Thursday, May 23, 2013
By Gillian Graham firstname.lastname@example.org
BIDDEFORD — The Biddeford Middle School auditorium erupted in applause and cheers as the City Council voted overwhelmingly Tuesday to buy and close the Maine Energy Recovery Co. trash-to-energy incinerator by next year.
The 8-1 vote to close the plant came after six months of negotiations between city officials and Casella Waste Systems, the parent company of Maine Energy.
Councilor Melissa Bednarowski cast the lone vote against the plan.
City officials last month announced a plan to buy the plant for $6.65 million over the next 20 years. The plant has generated complaints about odor and truck traffic since it opened 25 years ago in the city's downtown mill district.
About 70 people turned out for the City Council meeting, which was the last opportunity for residents to comment publicly on the plan.
The city will buy the Lincoln Street plant by Nov. 15. The incinerator would stop operating within six months of the purchase and be demolished six months after that.
All that would remain is the smokestack, which holds cellphone antennas that generate $150,000 a year in revenue. That money would be combined with taxes generated from a special tax district established at Biddeford Crossing to cover most of the purchase cost.
The annual payments start at $150,000 a year and climb to $350,000 a year.
The purchase will add 1.8 cents per $1,000 valuation to Biddeford's property tax rate in 2012-13, followed by small tax increases over the next 19 years. The tax bill impact per year over the life of the agreement is $79.35 on a $200,000 home.
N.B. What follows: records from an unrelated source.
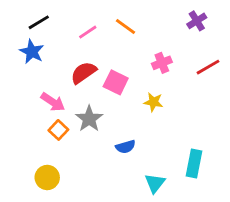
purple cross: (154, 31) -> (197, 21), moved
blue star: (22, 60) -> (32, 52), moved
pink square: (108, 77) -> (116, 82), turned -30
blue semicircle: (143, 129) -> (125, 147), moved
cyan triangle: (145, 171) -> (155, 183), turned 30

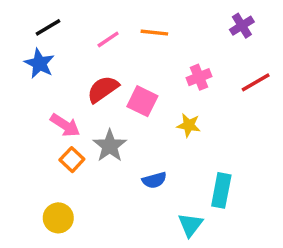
orange line: (125, 26) -> (154, 33), turned -30
cyan rectangle: (194, 164) -> (221, 190), moved

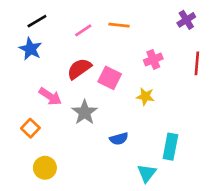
red line: (256, 82) -> (197, 63), turned -55
orange square: (72, 160) -> (30, 128), moved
As part of the plan, the council also approved a new 10-year waste handling agreement to dispose of its trash, first at Maine Energy and then at a Casella recycling and trash processing plant to be built in Westbrook. Biddeford's fee increases from the current $47 a ton to $55 a ton.
During public comment, the majority of speakers urged the council to support the buyout. Those opposed to the plan questioned the impact on taxes and the loss of about 80 jobs at Maine Energy.
Jessica Quattrone, whose husband, Robert, works at Maine Energy, said her family may have to leave the city if he loses his job.
"There are 80 people who are going to have their lives turned upside down by this purchase," she said.
Resident Denis Rioux, who supports the purchase, said it has "been a long time coming."
"We've seen a lot of good things happen in the mills in the past few years despite this albatross," he said.
Seth Harkness, owner of several apartment buildings and president of the Biddeford Landlord Association, said members of the association see the closure of MERC as a "smart investment" in the city's future.
"I do feel certain that every day there are good prospective contributing members of this community who chose not to live in Biddeford because of the presence of MERC," he said.
While councilors overwhelmingly supported the plan, Councilor Roch Angers said he has reservations about leaving the stack in place, even for the short term.
"I honestly feel there are ways of getting this deal done, doing it right and not have any symbol of that plant there," he said.
Councilor Richard Rhames said the time has come for Biddeford to close MERC and move forward.
"We are at a moment here," he said. "Moments like this don't come along every day. I've waited 25 years for this."